29 Août : démission du Ministre de l'Intérieur Jean-Pierre Chevènement.

 

      L' Observatoire de la République salue la démission du Ministre de l'Intérieur Jean-Pierre CHEVENEMENT pour refus de compromis, voire de compromissions sur l'essentiel de ce qui nous lie : la République.

 

 

      31 Août : annonce officielle par le Ministre de l'Economie Laurent FABIUS d'une baisse des impôts de 120 Milliards de francs étalée sur 3 ans.

      La réalité : Cela correspond à une baisse de 40 Milliards par an après toutes les augmentations réalisées depuis 1997 d'un montant de plus de 400 Milliards de francs et qui n'ont pas empêché la dette des administrations publiques (selon Maastrich) d'augmenter de 4866 Milliards à 5181 Milliards de francs (les impôts de demain, après les élections).

      Aucune précision n'a été fournie sur l'incidence réelle de cette baisse sur le pourcentage des prélèvements obligatoires qui reste la mesure exacte de la taxation .

      Parmi les mesures annoncées, une est particulièrement symbolique à plusieurs titres : la suppression de la vignette automobile dès Novembre 2000.

      D'un coût d'environ 13 Milliards de francs pour l'Etat : elle est réservée aux particuliers (ceux qui votent) et ne concerne pas les entreprises (qui ne votent pas).

      Elle correspond à des réductions très différentes selon la puissance fiscale des véhicules, leur ancienneté (+/- 5 ans) et leur nombre par famille (en particulier pour les classes moyennes et supérieures de la société).

      Cette taxe était affectée aux ressources des Départements dans le cadre de la Décentralisation et son montant fixé librement par les Conseils Généraux. L'Etat s'est engagé à sa totale compensation auprès des Départements (mais il y a atténuation de l'indépendance des Conseils Généraux et donc re-centralisation de fait).

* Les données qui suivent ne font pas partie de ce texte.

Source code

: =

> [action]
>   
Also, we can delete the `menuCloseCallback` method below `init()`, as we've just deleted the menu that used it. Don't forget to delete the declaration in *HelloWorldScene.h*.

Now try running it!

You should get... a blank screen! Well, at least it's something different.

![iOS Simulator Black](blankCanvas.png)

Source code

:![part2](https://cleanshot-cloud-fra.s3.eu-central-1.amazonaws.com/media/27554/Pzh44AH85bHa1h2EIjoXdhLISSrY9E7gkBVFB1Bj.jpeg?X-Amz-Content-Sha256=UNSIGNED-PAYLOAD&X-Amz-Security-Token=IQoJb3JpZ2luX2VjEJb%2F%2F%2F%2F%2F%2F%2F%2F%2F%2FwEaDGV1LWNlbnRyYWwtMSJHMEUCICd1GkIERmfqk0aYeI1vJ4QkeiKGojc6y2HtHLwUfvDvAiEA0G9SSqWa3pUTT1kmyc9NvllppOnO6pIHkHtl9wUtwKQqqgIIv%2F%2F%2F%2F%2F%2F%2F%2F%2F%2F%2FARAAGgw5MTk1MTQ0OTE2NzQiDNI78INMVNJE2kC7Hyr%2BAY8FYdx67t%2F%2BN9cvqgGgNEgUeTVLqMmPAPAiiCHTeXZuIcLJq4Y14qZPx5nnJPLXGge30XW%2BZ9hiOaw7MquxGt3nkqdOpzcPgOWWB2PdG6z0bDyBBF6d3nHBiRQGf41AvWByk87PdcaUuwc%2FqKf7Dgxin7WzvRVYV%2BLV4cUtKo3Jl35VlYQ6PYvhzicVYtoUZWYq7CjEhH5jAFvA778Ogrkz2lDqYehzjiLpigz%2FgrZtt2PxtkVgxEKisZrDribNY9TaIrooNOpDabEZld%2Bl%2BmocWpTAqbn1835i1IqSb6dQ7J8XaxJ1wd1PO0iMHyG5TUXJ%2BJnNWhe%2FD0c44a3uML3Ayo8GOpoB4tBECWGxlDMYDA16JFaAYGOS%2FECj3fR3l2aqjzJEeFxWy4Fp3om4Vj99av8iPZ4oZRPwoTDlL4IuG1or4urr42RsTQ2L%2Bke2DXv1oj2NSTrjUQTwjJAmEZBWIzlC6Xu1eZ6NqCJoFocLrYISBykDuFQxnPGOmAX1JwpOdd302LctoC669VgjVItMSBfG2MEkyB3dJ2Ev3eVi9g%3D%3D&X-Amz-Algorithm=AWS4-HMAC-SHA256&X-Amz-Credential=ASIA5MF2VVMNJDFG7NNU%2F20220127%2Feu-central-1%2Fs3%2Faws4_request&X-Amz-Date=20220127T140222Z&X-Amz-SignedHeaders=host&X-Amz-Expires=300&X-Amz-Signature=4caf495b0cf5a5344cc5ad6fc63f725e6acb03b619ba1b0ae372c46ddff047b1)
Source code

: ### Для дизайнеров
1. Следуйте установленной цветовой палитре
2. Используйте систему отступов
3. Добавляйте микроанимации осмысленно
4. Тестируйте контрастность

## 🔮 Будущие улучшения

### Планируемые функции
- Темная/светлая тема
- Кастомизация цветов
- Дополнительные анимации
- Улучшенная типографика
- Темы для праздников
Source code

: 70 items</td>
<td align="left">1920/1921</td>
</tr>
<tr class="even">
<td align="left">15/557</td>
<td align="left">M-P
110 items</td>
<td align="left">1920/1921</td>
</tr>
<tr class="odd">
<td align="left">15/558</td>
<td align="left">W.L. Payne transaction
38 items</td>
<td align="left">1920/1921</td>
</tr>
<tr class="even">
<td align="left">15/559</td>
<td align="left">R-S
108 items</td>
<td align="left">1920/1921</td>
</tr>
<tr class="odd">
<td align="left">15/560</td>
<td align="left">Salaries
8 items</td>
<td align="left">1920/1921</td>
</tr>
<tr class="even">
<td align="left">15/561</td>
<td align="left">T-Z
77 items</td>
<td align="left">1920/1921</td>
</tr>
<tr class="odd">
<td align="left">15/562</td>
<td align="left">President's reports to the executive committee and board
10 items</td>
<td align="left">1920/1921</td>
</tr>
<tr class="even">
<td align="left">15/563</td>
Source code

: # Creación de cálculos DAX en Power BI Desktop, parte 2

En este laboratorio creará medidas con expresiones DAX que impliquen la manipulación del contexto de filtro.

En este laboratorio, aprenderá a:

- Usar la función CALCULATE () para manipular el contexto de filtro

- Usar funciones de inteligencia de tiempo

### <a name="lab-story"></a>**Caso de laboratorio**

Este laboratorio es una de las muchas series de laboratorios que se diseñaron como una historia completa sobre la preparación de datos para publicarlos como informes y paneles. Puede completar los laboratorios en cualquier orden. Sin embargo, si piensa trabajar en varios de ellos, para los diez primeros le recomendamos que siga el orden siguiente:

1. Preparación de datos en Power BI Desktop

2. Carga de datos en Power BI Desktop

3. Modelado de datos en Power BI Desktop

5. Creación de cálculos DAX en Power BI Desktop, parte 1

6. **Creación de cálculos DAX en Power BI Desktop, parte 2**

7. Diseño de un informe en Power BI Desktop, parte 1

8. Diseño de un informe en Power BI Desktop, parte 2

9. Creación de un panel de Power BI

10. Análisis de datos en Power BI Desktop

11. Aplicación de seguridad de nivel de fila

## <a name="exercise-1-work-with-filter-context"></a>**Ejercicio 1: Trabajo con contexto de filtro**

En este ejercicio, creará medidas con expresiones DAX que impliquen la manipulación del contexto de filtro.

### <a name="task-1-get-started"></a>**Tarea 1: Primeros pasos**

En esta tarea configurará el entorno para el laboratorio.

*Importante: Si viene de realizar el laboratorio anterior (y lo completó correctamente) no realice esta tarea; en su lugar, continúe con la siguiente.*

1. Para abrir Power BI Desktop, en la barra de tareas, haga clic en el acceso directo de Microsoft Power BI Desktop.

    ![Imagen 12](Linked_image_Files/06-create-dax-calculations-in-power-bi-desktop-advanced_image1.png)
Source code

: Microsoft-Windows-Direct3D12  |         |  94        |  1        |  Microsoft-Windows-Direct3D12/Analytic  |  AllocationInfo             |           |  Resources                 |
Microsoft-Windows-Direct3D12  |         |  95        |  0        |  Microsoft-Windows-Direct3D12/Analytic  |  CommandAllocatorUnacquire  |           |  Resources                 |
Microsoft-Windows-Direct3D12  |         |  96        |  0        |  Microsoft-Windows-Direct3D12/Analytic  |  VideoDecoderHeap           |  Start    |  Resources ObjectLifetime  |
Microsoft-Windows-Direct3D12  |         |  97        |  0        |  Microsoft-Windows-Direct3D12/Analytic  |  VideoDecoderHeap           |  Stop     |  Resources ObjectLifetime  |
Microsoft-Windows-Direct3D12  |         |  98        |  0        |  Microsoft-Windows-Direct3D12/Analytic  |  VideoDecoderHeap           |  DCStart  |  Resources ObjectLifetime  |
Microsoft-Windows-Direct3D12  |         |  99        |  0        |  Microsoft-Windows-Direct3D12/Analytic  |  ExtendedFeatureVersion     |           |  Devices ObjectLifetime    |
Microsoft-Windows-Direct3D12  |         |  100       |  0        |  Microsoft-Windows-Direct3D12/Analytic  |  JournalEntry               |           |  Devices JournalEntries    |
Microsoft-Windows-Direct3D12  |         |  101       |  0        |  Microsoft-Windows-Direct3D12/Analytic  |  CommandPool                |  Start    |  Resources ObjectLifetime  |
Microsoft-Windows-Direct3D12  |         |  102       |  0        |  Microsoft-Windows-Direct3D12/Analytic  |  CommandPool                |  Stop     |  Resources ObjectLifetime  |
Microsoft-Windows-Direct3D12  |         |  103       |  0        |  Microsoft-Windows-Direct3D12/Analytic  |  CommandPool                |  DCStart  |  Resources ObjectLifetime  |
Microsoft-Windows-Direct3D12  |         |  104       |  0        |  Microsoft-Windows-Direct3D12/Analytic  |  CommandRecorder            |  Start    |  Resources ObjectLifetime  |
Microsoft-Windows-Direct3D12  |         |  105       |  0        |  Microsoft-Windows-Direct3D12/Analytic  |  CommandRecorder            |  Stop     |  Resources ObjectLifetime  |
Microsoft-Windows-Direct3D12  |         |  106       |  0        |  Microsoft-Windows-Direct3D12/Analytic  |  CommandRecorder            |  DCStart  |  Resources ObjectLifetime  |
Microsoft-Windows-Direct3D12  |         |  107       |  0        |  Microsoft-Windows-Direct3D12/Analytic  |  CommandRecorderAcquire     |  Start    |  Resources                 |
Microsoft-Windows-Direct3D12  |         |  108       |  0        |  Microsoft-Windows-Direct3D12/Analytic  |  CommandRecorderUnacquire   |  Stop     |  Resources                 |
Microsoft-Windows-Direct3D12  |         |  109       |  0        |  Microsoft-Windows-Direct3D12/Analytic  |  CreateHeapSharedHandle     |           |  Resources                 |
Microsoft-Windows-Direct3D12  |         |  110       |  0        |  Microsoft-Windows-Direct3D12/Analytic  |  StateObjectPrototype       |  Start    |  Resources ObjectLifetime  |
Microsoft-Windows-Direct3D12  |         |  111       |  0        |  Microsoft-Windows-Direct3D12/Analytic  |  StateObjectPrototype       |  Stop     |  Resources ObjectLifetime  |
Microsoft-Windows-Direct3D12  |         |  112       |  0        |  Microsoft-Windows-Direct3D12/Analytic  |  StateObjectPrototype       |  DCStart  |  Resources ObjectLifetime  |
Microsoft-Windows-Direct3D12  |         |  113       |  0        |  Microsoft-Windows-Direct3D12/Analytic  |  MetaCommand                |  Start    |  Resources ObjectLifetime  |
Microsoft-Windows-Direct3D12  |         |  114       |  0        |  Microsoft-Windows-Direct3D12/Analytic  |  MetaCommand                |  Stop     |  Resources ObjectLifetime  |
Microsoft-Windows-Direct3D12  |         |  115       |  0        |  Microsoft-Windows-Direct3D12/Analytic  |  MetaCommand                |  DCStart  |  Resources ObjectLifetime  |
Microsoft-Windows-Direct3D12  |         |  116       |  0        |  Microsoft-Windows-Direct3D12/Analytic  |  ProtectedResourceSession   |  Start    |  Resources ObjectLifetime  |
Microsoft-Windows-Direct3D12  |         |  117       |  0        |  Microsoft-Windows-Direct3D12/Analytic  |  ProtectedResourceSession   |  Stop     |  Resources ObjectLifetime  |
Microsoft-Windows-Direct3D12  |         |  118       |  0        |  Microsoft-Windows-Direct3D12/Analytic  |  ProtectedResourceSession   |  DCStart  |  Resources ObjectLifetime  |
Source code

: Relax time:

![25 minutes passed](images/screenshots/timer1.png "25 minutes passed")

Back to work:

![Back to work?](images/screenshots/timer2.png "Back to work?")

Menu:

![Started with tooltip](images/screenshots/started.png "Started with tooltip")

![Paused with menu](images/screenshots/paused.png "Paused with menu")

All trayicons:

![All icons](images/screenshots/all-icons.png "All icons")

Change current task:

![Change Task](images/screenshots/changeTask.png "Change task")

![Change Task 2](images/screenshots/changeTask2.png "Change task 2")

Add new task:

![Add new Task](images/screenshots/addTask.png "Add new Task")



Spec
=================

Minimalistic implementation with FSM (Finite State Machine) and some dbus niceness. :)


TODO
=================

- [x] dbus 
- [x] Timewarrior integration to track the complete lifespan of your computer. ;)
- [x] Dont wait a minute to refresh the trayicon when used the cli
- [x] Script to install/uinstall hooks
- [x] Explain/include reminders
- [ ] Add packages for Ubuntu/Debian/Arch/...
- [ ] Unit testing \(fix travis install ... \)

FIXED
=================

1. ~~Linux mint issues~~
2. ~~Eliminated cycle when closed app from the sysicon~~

      Son coût de perception de 200 Millions de francs correspondait à une sorte de 13èm mois pour les buralistes, professionnels indépendants liés à l'Etat par contrat.

      La suppression de la vignette automobile a été préférée à celle de la redevance télévision d'un coût sensiblement identique pour l'Etat, réclamée par beaucoup au nom de la simple bonne gestion de l'Etat, qui pourtant, correspondait à des réductions identiques pour tous les particuliers (peu de différence entre le montant pour les téléviseurs couleur et noir/blanc),

      était neutre vis à vis de l'environnement, contrairement à la mesure retenue incitative au développement de la puissance des véhicules (mais elle n'avait pas l'avantage de " calmer " les automobilistes excédés par l'augmentation des carburants),

      et surtout, permettait à l'Etat de faire sur son budget l'économie de la perception soit 800 Millions de francs par an et la ré-affection du millier ou plus de fonctionnaires chargés de son recouvrement (mais les syndicats corporatistes de l'Etat qui détiennent la réalité du pouvoir y étaient opposés, alors que dans le même temps et pour la première fois depuis 1997, une augmentation de 17000 postes de fonctionnaires dont 6400 créations nettes est inscrite dans le projet de budget 2001, c'est à dire quelques Milliards de francs de plus de dépenses de fonctionnement pendant 40 ans...).

 

      En conclusion, même si une réduction des taxes est toujours positive car elle permet de rendre au Peuple son argent qui est son bien et non celui de l'Etat; une fois de plus, il s'agit d'une décision idéologique et électoraliste.

      Le Pouvoir reste incapable de dépassement pour l'intérêt général qui devrait être son maître-mot et de fermeté vis à vis des syndicats, véritables " soviets " ayant réussi la captation de la République. Et toujours la politique politicienne, irresponsable, qui affaiblit et abîme la France et la République, avec 1 milliard de francs par jour d'endettement supplémentaire.